# Do I have a roach problem?



## user1007 (Sep 23, 2009)

Usually when you see one or two there are more hiding but I have lived in buildings where neighbors---not so diligent about not leaving food out---had major problems and I would only see one now and then. I worked in a space that was heavily infested and realized I could just have brought one home in a briefcase or pants cuff too. I stayed on top of baiting and my building management was usually more than willing to treat my place. The building I live in now is very aggressive about bugs of any kind.

If you haven't in awhile, you might want to pull your frig and clean behind and under it. Check your cabinets for spilled food. Then keep an eye out. No reason to assume you are infested. If in doubt, call the exterminator though. I learned along time ago not to waste a lot of money on consumer pest control. Although some of the baits, gels and good old fashioned boron/borate roach powder still works well.


----------



## acdc (Apr 23, 2012)

Thanks for the reply. Yes I cleaned behind and underneath the fridge a couple of months ago. Same with the oven. Anyway, I don't live in NYC but I've heard that random encounters with roaches are inevitable no matter how clean and tidy you keep your place. It's just a fact with living in a large dense ciy with older buildings. I live in a similar type situation, so I guess it comes with the territory. In the summer time when I walk outside at night I could see roaches crawling in the sidewalks everywhere and I live in a relatively clean part of the city with only a few restaurants. I could tell my landlord about it I suppose but I personally don't think seeing one or two roaches in a 5 year period (with no signs of droppings) is enough to call out a pest control company. 

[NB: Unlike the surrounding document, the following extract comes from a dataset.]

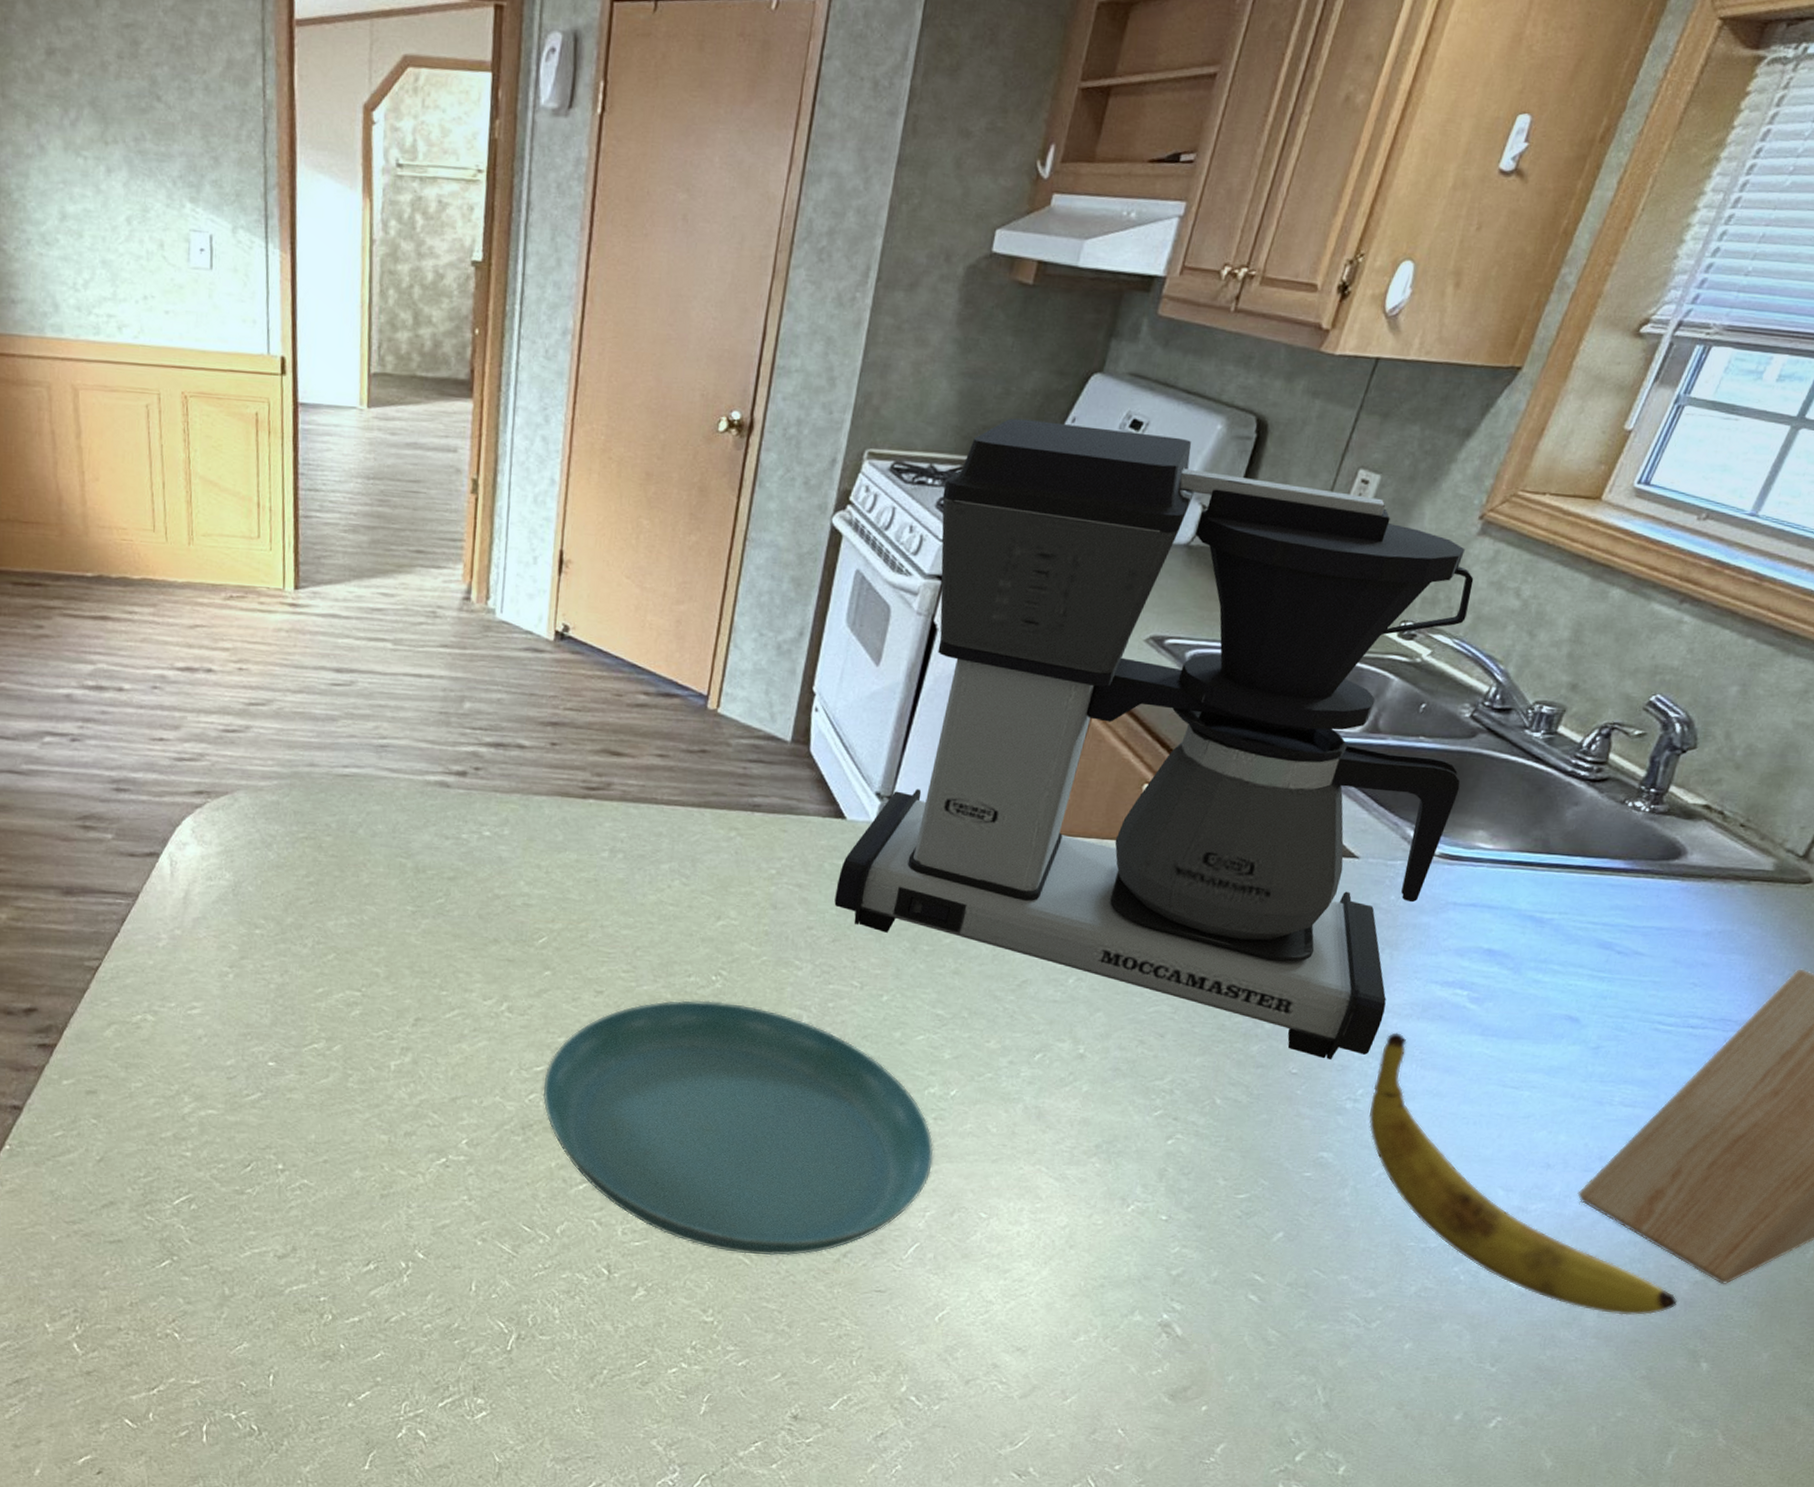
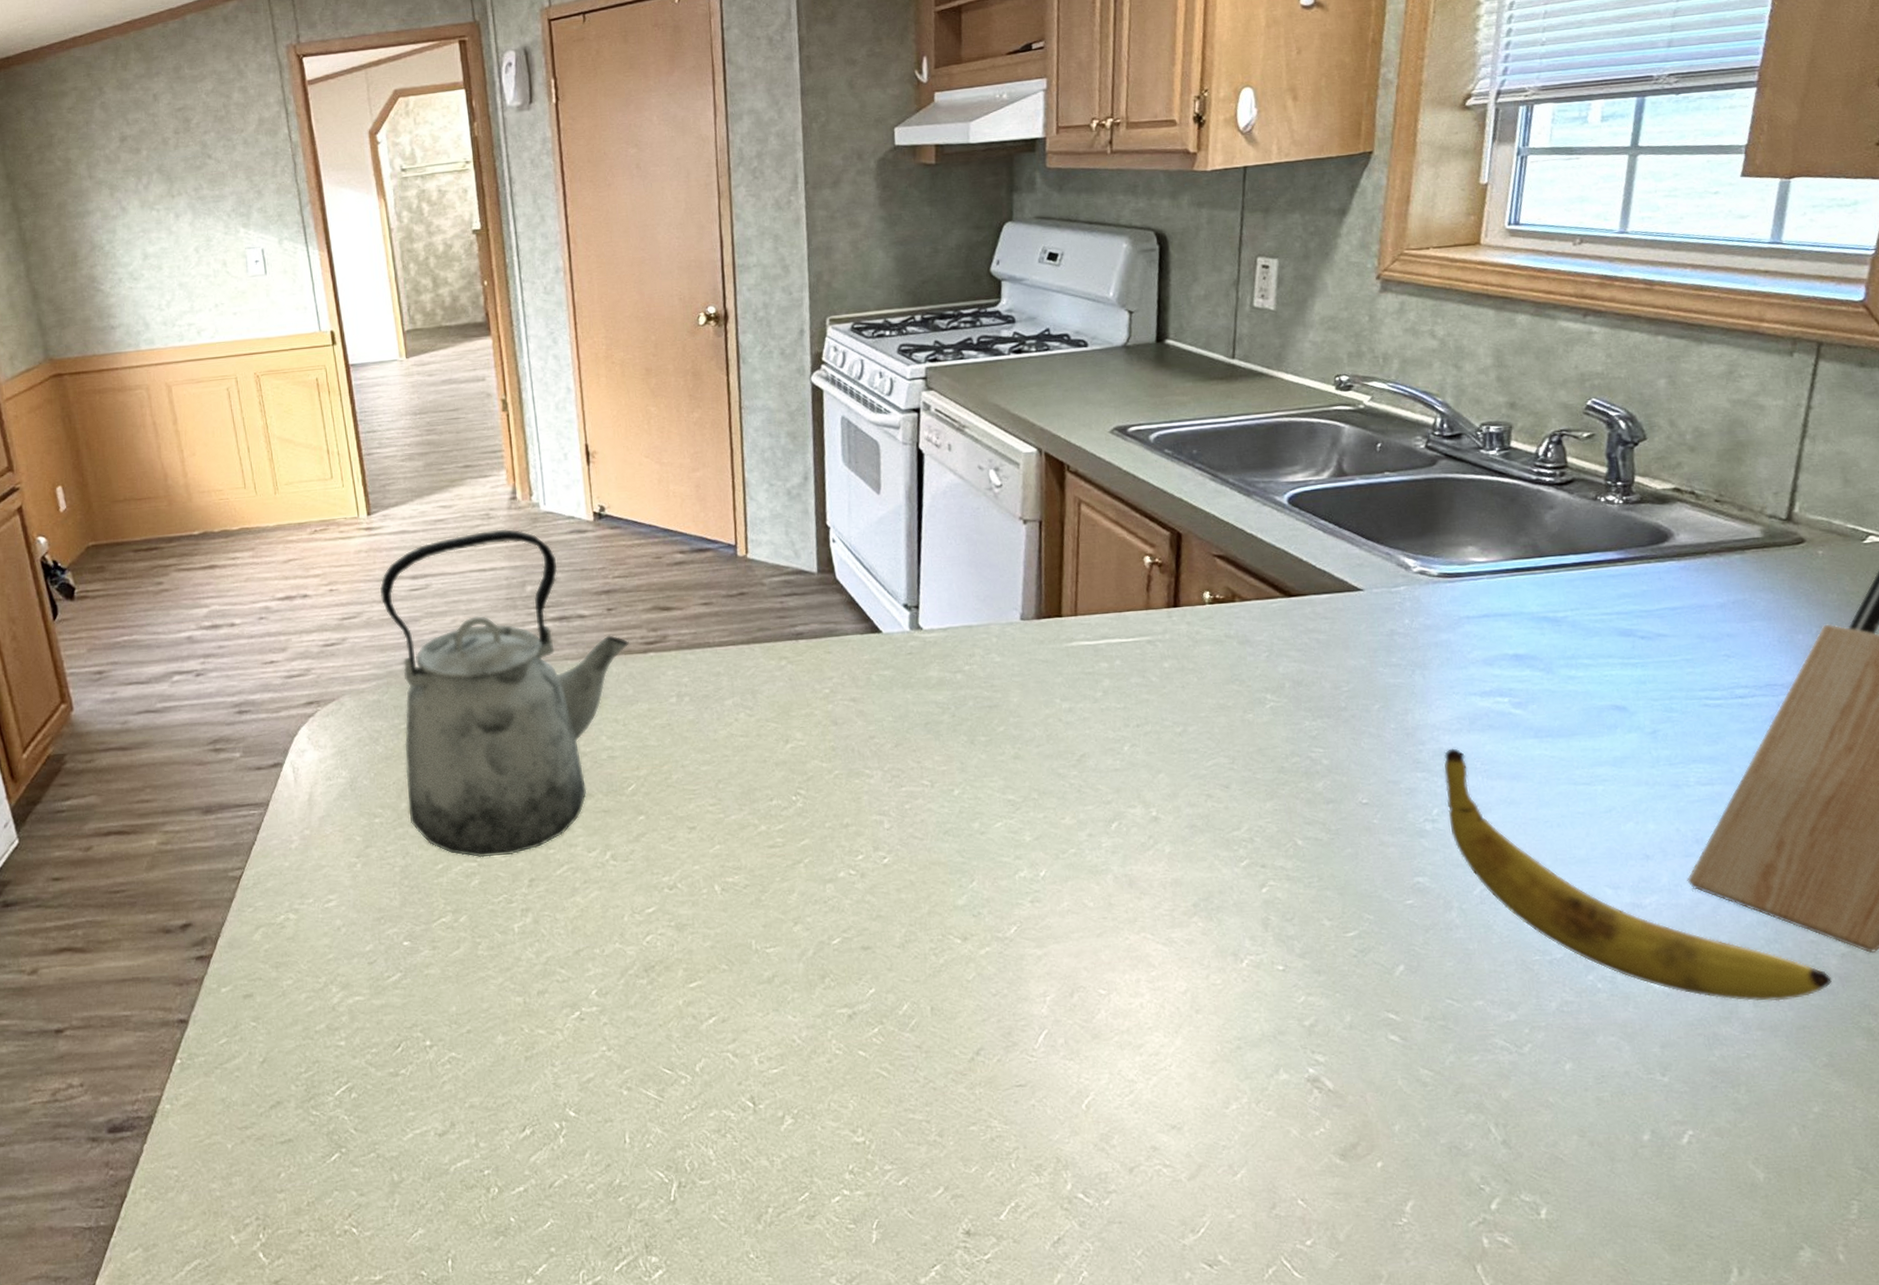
kettle: none [294,631,569,991] -> present [380,529,629,858]
saucer: present [542,1000,934,1256] -> none [657,819,1041,1066]
coffee maker: present [834,418,1474,1059] -> none [887,260,1437,785]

If you aren't familiar with Dupont advion it's a professional grade product that can't be bought in stores. Anyway, I thought that if I had roaches that they would be hiding somewhere between the walls and cabinets. I don't know how good their sense of smell is but I was thinking the bait would lure them from out of their hiding place.


----------



## user1007 (Sep 23, 2009)

Most buildings have an exterminator on retainer and on call so I would not be shy about asking. I doubt they would mind. Places I have lived used to just come in and do their thing, like or not but that has changed with people claiming the sprays ate their contact lenses and so forth.


----------